* INFORMATION GIVEN *
• • • •

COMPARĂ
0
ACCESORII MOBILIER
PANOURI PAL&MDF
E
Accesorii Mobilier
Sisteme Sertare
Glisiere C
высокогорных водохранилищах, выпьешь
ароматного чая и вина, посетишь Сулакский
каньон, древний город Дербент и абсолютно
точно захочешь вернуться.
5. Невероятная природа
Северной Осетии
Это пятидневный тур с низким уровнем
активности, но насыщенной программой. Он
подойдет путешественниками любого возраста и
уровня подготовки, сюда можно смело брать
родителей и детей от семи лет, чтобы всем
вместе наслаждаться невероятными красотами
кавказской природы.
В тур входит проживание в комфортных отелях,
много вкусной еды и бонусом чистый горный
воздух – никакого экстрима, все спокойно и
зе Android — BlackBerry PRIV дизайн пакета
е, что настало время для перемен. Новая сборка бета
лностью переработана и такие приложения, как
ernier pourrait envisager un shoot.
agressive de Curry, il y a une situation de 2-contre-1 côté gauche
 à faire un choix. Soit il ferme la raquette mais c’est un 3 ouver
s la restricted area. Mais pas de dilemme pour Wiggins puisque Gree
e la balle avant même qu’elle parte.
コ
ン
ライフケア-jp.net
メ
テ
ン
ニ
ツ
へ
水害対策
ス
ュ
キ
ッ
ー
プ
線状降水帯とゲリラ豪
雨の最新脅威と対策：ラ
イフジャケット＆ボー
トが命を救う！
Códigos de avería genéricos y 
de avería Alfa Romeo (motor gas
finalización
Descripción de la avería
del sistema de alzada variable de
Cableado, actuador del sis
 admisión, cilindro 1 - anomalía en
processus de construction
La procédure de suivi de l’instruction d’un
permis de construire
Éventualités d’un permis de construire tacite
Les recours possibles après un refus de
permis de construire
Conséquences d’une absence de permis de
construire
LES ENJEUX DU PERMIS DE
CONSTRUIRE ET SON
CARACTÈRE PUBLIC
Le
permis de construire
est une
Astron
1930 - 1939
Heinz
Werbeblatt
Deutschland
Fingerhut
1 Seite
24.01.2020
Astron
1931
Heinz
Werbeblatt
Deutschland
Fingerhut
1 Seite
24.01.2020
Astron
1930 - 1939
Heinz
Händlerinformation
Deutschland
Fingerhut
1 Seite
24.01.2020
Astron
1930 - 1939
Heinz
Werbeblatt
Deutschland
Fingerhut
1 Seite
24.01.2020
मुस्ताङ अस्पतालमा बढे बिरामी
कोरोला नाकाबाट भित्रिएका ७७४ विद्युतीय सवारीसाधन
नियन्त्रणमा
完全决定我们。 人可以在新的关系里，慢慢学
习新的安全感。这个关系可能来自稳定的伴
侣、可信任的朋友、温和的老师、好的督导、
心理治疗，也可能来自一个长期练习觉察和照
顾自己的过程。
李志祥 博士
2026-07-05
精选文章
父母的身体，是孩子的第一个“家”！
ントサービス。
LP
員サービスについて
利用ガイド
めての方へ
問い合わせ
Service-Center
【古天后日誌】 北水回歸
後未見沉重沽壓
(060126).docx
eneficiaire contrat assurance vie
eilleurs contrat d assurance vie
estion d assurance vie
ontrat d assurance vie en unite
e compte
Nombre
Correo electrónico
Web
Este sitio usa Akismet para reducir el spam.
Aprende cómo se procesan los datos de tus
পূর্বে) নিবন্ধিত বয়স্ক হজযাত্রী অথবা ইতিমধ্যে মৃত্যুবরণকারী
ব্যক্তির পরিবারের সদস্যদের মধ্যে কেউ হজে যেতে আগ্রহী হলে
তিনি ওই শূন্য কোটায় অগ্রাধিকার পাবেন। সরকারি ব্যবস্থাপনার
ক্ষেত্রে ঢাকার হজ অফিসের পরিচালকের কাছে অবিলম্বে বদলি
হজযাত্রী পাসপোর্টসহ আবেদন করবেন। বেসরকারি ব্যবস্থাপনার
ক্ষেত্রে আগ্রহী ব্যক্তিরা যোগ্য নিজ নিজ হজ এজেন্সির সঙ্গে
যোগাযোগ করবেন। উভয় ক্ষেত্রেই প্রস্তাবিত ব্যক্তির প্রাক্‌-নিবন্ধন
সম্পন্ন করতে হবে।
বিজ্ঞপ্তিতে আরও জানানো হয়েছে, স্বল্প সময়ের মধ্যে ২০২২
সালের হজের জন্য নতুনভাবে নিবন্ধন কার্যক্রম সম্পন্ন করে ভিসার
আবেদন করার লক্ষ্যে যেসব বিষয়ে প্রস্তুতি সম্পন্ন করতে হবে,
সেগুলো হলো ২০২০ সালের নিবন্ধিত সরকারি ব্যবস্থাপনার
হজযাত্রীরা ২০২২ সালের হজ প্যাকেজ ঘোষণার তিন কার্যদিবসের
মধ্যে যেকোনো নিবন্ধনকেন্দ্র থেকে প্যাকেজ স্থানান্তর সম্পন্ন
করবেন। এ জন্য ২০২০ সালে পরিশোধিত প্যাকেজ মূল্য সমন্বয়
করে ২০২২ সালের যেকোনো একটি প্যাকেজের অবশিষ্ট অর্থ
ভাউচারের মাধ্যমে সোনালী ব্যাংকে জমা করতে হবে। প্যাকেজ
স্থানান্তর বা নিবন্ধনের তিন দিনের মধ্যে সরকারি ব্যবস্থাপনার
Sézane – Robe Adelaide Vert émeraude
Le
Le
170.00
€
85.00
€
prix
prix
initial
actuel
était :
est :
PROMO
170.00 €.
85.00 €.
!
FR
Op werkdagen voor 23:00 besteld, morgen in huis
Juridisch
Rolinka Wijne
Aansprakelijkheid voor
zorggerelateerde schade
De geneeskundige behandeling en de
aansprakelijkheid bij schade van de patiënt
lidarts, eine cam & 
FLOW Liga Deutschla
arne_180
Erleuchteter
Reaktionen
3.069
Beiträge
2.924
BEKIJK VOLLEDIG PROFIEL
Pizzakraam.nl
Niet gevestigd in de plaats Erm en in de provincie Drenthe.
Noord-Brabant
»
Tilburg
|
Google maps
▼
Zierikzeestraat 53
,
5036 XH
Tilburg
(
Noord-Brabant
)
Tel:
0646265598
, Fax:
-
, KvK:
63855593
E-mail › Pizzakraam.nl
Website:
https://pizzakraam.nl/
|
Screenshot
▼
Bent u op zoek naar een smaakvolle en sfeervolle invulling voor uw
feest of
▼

• • • •

* EXERCISE REQUIREMENTS *
Copy all of the rows above line for line, keeping every character, space, and symbol unchanged.

* EXERCISE RESULT *
COMPARĂ
0
ACCESORII MOBILIER
PANOURI PAL&MDF
E
Accesorii Mobilier
Sisteme Sertare
Glisiere C
высокогорных водохранилищах, выпьешь
ароматного чая и вина, посетишь Сулакский
каньон, древний город Дербент и абсолютно
точно захочешь вернуться.
5. Невероятная природа
Северной Осетии
Это пятидневный тур с низким уровнем
активности, но насыщенной программой. Он
подойдет путешественниками любого возраста и
уровня подготовки, сюда можно смело брать
родителей и детей от семи лет, чтобы всем
вместе наслаждаться невероятными красотами
кавказской природы.
В тур входит проживание в комфортных отелях,
много вкусной еды и бонусом чистый горный
воздух – никакого экстрима, все спокойно и
зе Android — BlackBerry PRIV дизайн пакета
е, что настало время для перемен. Новая сборка бета
лностью переработана и такие приложения, как
ernier pourrait envisager un shoot.
agressive de Curry, il y a une situation de 2-contre-1 côté gauche
 à faire un choix. Soit il ferme la raquette mais c’est un 3 ouver
s la restricted area. Mais pas de dilemme pour Wiggins puisque Gree
e la balle avant même qu’elle parte.
コ
ン
ライフケア-jp.net
メ
テ
ン
ニ
ツ
へ
水害対策
ス
ュ
キ
ッ
ー
プ
線状降水帯とゲリラ豪
雨の最新脅威と対策：ラ
イフジャケット＆ボー
トが命を救う！
Códigos de avería genéricos y 
de avería Alfa Romeo (motor gas
finalización
Descripción de la avería
del sistema de alzada variable de
Cableado, actuador del sis
 admisión, cilindro 1 - anomalía en
processus de construction
La procédure de suivi de l’instruction d’un
permis de construire
Éventualités d’un permis de construire tacite
Les recours possibles après un refus de
permis de construire
Conséquences d’une absence de permis de
construire
LES ENJEUX DU PERMIS DE
CONSTRUIRE ET SON
CARACTÈRE PUBLIC
Le
permis de construire
est une
Astron
1930 - 1939
Heinz
Werbeblatt
Deutschland
Fingerhut
1 Seite
24.01.2020
Astron
1931
Heinz
Werbeblatt
Deutschland
Fingerhut
1 Seite
24.01.2020
Astron
1930 - 1939
Heinz
Händlerinformation
Deutschland
Fingerhut
1 Seite
24.01.2020
Astron
1930 - 1939
Heinz
Werbeblatt
Deutschland
Fingerhut
1 Seite
24.01.2020
मुस्ताङ अस्पतालमा बढे बिरामी
कोरोला नाकाबाट भित्रिएका ७७४ विद्युतीय सवारीसाधन
नियन्त्रणमा
完全决定我们。 人可以在新的关系里，慢慢学
习新的安全感。这个关系可能来自稳定的伴
侣、可信任的朋友、温和的老师、好的督导、
心理治疗，也可能来自一个长期练习觉察和照
顾自己的过程。
李志祥 博士
2026-07-05
精选文章
父母的身体，是孩子的第一个“家”！
ントサービス。
LP
員サービスについて
利用ガイド
めての方へ
問い合わせ
Service-Center
【古天后日誌】 北水回歸
後未見沉重沽壓
(060126).docx
eneficiaire contrat assurance vie
eilleurs contrat d assurance vie
estion d assurance vie
ontrat d assurance vie en unite
e compte
Nombre
Correo electrónico
Web
Este sitio usa Akismet para reducir el spam.
Aprende cómo se procesan los datos de tus
পূর্বে) নিবন্ধিত বয়স্ক হজযাত্রী অথবা ইতিমধ্যে মৃত্যুবরণকারী
ব্যক্তির পরিবারের সদস্যদের মধ্যে কেউ হজে যেতে আগ্রহী হলে
তিনি ওই শূন্য কোটায় অগ্রাধিকার পাবেন। সরকারি ব্যবস্থাপনার
ক্ষেত্রে ঢাকার হজ অফিসের পরিচালকের কাছে অবিলম্বে বদলি
হজযাত্রী পাসপোর্টসহ আবেদন করবেন। বেসরকারি ব্যবস্থাপনার
ক্ষেত্রে আগ্রহী ব্যক্তিরা যোগ্য নিজ নিজ হজ এজেন্সির সঙ্গে
যোগাযোগ করবেন। উভয় ক্ষেত্রেই প্রস্তাবিত ব্যক্তির প্রাক্‌-নিবন্ধন
সম্পন্ন করতে হবে।
বিজ্ঞপ্তিতে আরও জানানো হয়েছে, স্বল্প সময়ের মধ্যে ২০২২
সালের হজের জন্য নতুনভাবে নিবন্ধন কার্যক্রম সম্পন্ন করে ভিসার
আবেদন করার লক্ষ্যে যেসব বিষয়ে প্রস্তুতি সম্পন্ন করতে হবে,
সেগুলো হলো ২০২০ সালের নিবন্ধিত সরকারি ব্যবস্থাপনার
হজযাত্রীরা ২০২২ সালের হজ প্যাকেজ ঘোষণার তিন কার্যদিবসের
মধ্যে যেকোনো নিবন্ধনকেন্দ্র থেকে প্যাকেজ স্থানান্তর সম্পন্ন
করবেন। এ জন্য ২০২০ সালে পরিশোধিত প্যাকেজ মূল্য সমন্বয়
করে ২০২২ সালের যেকোনো একটি প্যাকেজের অবশিষ্ট অর্থ
ভাউচারের মাধ্যমে সোনালী ব্যাংকে জমা করতে হবে। প্যাকেজ
স্থানান্তর বা নিবন্ধনের তিন দিনের মধ্যে সরকারি ব্যবস্থাপনার
Sézane – Robe Adelaide Vert émeraude
Le
Le
170.00
€
85.00
€
prix
prix
initial
actuel
était :
est :
PROMO
170.00 €.
85.00 €.
!
FR
Op werkdagen voor 23:00 besteld, morgen in huis
Juridisch
Rolinka Wijne
Aansprakelijkheid voor
zorggerelateerde schade
De geneeskundige behandeling en de
aansprakelijkheid bij schade van de patiënt
lidarts, eine cam & 
FLOW Liga Deutschla
arne_180
Erleuchteter
Reaktionen
3.069
Beiträge
2.924
BEKIJK VOLLEDIG PROFIEL
Pizzakraam.nl
Niet gevestigd in de plaats Erm en in de provincie Drenthe.
Noord-Brabant
»
Tilburg
|
Google maps
▼
Zierikzeestraat 53
,
5036 XH
Tilburg
(
Noord-Brabant
)
Tel:
0646265598
, Fax:
-
, KvK:
63855593
E-mail › Pizzakraam.nl
Website:
https://pizzakraam.nl/
|
Screenshot
▼
Bent u op zoek naar een smaakvolle en sfeervolle invulling voor uw
feest of
▼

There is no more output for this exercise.